第147章 同憂
「――――っ……とにかく、姉さんを病院に……!」
「それは阻止する。」
「なんで!!!」
「ナナがそう望むからだ。俺はナナの想いを尊重する。」
「――――わかった、もう、頼まない……!」
ロイはひどく顔を歪めて、まるで『裏切者』とでも罵りたそうな表情で、席をがた、と立って扉の方へと歩を進めた。これ以上話すことなど、何も無いと言うことか。
「――――ロイ。」
―――俺を兄と慕う幼い彼に、一つだけどうしても伝えておかないといけない。
――――彼がまた、過ちを犯す前に。
「――――なに……。」
「ナナを愛しているなら、理解する努力をしてみるといい。君には君の価値観と考え方があって、ナナにはナナの価値観と考え方がある。無理矢理自分の思い通りに事を運ぼうとするな。そんなことを繰り返していたら――――、いつかまた、君はナナの笑顔を失うぞ。」
ロイは硬直した。
まるで世にも恐ろしい事実でも突きつけられたかのように。
………過去にナナとロイの間に何かあったことは、今のロイの表情が物語っている。何があったのかは知らないが、ロイにとってそれが二度と繰り返したくないものなのだとしたら、これは大きな牽制になる。

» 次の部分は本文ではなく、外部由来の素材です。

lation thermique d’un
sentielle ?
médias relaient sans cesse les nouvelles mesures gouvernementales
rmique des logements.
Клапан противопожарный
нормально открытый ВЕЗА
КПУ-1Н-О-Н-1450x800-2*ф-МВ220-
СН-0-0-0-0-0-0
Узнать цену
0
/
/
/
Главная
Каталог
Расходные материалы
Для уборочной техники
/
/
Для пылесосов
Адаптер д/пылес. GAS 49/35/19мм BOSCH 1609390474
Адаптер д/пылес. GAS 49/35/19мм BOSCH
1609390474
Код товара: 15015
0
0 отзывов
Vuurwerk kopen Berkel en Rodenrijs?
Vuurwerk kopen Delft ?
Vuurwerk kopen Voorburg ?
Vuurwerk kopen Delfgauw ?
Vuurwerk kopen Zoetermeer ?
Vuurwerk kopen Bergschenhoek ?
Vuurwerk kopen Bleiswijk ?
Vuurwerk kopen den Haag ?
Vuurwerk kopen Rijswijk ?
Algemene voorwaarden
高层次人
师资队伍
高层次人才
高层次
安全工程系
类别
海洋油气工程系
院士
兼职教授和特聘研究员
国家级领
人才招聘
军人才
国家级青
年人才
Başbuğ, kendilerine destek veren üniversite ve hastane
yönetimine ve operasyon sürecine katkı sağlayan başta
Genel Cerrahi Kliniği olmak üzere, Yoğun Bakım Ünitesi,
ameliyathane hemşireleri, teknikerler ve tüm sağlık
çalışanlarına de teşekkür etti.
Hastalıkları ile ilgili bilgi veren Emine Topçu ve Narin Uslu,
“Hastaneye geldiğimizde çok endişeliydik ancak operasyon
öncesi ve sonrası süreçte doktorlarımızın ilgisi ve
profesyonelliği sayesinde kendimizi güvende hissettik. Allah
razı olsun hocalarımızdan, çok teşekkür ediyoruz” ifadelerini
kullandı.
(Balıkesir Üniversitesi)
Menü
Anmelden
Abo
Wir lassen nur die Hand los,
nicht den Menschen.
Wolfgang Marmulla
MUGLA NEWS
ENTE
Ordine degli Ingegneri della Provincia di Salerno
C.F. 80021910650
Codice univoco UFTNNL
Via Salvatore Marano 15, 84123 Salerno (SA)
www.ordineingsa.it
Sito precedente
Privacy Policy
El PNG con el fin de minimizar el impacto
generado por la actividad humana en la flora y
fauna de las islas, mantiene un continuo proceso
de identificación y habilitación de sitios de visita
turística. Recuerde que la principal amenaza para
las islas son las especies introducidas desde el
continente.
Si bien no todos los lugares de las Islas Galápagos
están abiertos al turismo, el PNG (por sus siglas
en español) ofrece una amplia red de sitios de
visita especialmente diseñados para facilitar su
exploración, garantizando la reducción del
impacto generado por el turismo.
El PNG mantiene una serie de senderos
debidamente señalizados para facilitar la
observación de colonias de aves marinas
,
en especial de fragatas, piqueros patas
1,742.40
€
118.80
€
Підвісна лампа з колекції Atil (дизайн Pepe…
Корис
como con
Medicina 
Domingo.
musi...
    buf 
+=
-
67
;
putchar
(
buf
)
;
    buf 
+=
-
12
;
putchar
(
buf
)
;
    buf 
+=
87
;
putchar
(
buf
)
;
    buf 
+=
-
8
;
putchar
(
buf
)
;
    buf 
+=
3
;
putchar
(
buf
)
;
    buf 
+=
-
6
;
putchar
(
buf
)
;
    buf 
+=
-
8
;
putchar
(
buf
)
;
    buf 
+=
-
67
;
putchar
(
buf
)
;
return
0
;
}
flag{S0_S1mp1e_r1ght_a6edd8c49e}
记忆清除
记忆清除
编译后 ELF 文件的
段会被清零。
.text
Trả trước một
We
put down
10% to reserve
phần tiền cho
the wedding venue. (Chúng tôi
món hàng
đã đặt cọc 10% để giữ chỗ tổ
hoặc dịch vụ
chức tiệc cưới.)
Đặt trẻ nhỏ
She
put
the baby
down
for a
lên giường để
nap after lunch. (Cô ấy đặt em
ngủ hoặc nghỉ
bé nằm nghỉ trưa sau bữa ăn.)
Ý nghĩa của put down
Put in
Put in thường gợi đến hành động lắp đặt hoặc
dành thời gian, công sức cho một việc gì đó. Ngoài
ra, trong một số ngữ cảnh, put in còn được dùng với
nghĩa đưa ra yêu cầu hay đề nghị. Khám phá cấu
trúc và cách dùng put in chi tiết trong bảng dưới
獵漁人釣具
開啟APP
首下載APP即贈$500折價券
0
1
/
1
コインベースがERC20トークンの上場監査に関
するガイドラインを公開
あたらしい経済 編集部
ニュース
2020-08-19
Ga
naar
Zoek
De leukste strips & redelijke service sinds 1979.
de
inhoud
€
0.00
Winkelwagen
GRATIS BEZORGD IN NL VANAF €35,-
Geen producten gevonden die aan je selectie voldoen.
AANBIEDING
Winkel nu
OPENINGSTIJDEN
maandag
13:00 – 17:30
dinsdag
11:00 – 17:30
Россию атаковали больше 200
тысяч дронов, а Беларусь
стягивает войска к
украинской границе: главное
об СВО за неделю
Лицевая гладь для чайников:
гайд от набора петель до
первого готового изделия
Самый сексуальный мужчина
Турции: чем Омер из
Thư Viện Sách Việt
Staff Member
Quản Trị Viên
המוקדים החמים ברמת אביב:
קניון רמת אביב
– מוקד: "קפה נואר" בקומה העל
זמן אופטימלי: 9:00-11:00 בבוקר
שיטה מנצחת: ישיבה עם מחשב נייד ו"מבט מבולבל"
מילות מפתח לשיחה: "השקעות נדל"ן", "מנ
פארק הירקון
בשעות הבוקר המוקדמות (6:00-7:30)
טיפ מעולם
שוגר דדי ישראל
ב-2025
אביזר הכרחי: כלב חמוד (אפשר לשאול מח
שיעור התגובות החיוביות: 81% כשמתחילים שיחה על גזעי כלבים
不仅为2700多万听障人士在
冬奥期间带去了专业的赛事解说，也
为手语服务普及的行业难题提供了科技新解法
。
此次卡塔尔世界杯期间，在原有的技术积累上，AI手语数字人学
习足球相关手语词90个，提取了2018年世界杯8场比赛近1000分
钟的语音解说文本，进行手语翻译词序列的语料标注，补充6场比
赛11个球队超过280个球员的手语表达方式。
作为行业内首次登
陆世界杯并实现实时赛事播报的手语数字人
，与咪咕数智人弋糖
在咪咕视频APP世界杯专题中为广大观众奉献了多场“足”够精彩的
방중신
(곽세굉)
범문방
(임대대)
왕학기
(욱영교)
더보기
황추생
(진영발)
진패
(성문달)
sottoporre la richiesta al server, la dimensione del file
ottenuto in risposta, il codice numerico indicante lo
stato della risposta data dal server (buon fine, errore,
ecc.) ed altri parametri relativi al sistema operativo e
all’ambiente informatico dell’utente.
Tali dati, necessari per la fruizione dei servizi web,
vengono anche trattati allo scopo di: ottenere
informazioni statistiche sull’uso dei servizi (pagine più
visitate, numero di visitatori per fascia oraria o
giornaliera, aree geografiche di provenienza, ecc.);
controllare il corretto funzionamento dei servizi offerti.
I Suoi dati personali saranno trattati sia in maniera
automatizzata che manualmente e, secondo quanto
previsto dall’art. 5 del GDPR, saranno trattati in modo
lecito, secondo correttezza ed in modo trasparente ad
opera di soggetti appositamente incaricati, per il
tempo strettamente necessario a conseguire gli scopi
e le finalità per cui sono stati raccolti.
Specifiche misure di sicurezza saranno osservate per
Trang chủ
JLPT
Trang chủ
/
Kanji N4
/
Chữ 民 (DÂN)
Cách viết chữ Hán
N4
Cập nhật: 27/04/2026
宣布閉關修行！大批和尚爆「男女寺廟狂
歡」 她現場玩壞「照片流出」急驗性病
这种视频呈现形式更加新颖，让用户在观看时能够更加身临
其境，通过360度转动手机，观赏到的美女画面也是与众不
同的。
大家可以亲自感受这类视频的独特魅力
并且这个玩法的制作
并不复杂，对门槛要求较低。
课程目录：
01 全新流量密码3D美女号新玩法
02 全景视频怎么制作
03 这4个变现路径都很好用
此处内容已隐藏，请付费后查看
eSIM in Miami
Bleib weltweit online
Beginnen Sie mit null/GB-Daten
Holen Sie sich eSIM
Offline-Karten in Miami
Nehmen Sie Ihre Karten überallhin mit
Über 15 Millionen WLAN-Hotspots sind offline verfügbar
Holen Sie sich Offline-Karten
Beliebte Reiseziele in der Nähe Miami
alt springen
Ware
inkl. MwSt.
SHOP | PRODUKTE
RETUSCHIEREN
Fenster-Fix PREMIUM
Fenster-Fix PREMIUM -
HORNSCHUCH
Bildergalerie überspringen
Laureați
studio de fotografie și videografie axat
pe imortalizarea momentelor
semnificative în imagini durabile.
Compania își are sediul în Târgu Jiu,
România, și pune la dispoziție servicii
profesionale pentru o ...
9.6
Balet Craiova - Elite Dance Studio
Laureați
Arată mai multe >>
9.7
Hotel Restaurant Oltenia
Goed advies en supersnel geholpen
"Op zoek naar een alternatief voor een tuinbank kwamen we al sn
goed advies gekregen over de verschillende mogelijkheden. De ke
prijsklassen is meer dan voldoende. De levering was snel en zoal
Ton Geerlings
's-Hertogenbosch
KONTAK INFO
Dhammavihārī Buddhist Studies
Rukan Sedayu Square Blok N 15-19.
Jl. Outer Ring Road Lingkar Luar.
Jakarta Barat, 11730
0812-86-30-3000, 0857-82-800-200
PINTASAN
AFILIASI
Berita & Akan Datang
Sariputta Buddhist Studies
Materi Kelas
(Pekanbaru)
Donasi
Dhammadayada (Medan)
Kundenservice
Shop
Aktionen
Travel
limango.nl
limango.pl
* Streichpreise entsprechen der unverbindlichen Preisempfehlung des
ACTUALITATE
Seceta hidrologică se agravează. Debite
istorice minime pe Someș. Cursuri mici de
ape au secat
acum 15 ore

そして『思い通りに事を運ぼうとしていること』に、俺は気付いていると牽制をかけた。
「――――っ……。」
ロイはなにも言わず、苦しそうな表情で部屋を出て行った。
「――――悪いな、ロイ……だが……、君はまだ変われる。もっとちゃんと人と関わって―――――向き合えるようになる。」
可愛い義弟に、そんな意図は伝わっていないかもしれない。
けれどナナが愛する弟だ。
俺だって大事に想ってる。
さてこれで、少し彼の行動が――――変わればいいが。